Esta circunstancia no es anecdótica, sino que ha tenido muchas implicaciones. La primera de ellas es que la muerte de Franco nunca supuso el fin del régimen. Al día siguiente España seguía siendo una dictadura, aunque esto no impidió el proceso hacia una democracia como la que tenemos hoy. Pero el fin de la dictadura, que podemos datar sobre 1977 o 1978, tampoco llevó implícita la desaparición del franquismo.

El relato oficial presentó la Transición como un caso paradigmático de reconciliación fraternal que quiso venderse como modelo para los regímenes autoritarios de América Latina o en los países del este de Europa, pero nadie lo compró. En estos países se derribaron los regímenes, en muchos casos de forma pacífica, pero esto no fue un obstáculo para depurar responsabilidades, para hacer públicos los archivos de la represión política y para llevar a juicio o marginar a los principales protagonistas de la opresión. En España esto no ocurrió. En 1977, la misma ley de amnistía que liberaba a los presos políticos, se cuidó de amnistiar a las autoridades y funcionarios del franquismo, y hoy, medio siglo más tarde, todavía sigue en vigor la Ley de secretos oficiales de 1968. Pero este pacto de silencio fue más allá de lo del franquismo se fuera desvaneciendo y desapareciendo. Gracias a ello, hoy la mayoría de españoles saben más de la Segunda Guerra Mundial que de la Guerra Civil, de la que pocos sabrían mencionar alguna batalla importante o un militar destacado. A lo largo de estos cincuenta años se han hecho muchos chistes de Franco, pero nunca se ha hablado en serio de las familias y empresas que se aprovecharon de un régimen criminal y corrupto. La amnesia de la Transición había funcionado.

La necesidad de romper hoy este silencio no debe ser un clamor para la venganza, sino la asunción de la responsabilidad colectiva del pasado. Una sociedad que no es capaz de enfrentarse a sus fantasmas no deja de ser una sociedad inmadura y mal cohesionada, y esa inmadurez es, curiosamente, uno de los aspectos que más han perdurado del franquismo: la idea de que los españoles son gente apasionada y buena de encender, a los que mejor esconder las cosas para que no tomen daño. Una idea bastante pesimista de la gente de este país que en la Transición fue admitida sin discusión por casi todo el mundo.

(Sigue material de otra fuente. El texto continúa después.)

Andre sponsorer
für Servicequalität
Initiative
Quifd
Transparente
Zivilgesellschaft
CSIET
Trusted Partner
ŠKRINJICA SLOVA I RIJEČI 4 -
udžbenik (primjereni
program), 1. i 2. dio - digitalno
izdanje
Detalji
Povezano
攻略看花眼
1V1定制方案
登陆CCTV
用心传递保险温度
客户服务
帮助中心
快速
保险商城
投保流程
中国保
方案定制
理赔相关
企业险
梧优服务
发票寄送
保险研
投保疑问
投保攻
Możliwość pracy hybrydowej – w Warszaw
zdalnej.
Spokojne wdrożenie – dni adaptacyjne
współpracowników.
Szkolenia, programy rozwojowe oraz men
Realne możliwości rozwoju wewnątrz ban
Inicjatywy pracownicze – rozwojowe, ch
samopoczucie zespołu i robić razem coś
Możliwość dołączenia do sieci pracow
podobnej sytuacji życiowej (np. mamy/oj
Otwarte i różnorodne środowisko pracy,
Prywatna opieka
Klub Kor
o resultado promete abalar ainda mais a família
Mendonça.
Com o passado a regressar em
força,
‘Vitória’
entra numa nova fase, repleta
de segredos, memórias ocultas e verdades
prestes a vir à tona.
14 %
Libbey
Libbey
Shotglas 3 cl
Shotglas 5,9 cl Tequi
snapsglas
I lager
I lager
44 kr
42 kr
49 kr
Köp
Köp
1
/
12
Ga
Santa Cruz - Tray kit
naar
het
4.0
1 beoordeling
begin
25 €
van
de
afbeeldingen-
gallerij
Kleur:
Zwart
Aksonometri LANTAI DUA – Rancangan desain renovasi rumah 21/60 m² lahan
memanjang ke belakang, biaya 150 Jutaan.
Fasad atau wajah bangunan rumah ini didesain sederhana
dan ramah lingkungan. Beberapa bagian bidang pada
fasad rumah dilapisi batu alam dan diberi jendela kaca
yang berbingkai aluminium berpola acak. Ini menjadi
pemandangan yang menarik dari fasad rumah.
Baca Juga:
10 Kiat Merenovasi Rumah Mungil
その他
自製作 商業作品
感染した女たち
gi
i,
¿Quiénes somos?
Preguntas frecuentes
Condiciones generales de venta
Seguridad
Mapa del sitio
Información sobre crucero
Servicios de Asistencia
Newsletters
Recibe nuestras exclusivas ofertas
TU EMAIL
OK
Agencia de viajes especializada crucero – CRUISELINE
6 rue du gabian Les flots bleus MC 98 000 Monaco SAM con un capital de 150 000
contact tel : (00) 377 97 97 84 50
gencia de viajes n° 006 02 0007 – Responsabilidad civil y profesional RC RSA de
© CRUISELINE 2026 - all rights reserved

Mantener esta visión cainita de España es la última jugada maestra del franquismo, lo que le ha permitido mantenerse latente como un herpes, esperando una nueva oportunidad. El actual desprestigio de la clase política o el colapso de algunos servicios públicos han creado el marco ideal para que pueda reaparecer e imponer su relato aprovechando la amnesia que dejó el nefasto pacto de silencio de la Transición. Al igual que Franco, el franquismo nunca ha sido derrotado y, con la buena salud que parece tener últimamente, continuará también por muchos años invicto.